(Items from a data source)
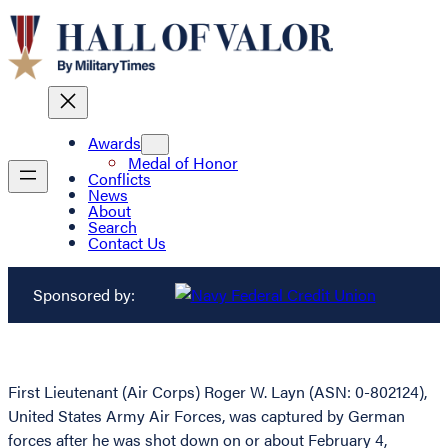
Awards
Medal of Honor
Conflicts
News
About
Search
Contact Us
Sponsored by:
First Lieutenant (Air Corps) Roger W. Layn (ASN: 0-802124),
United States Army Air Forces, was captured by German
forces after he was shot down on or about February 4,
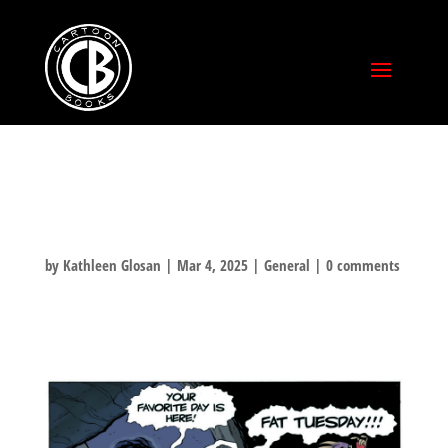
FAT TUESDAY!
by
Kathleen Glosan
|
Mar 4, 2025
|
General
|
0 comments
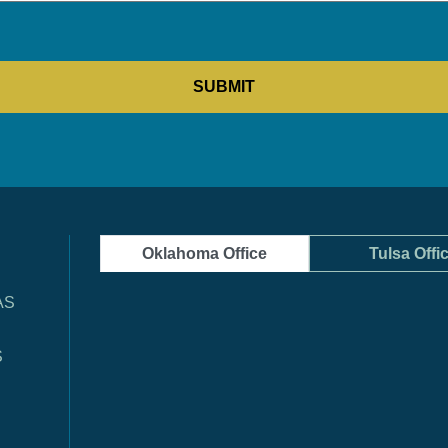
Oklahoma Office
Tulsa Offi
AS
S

(Task directions) Reproduce every line of the listing above character for character, leaving out the pictures.

(Response box)
Awards
Medal of Honor
Conflicts
News
About
Search
Contact Us
Sponsored by:
First Lieutenant (Air Corps) Roger W. Layn (ASN: 0-802124),
United States Army Air Forces, was captured by German
forces after he was shot down on or about February 4,
FAT TUESDAY!
by
Kathleen Glosan
|
Mar 4, 2025
|
General
|
0 comments
Oklahoma Office
Tulsa Offi
AS
S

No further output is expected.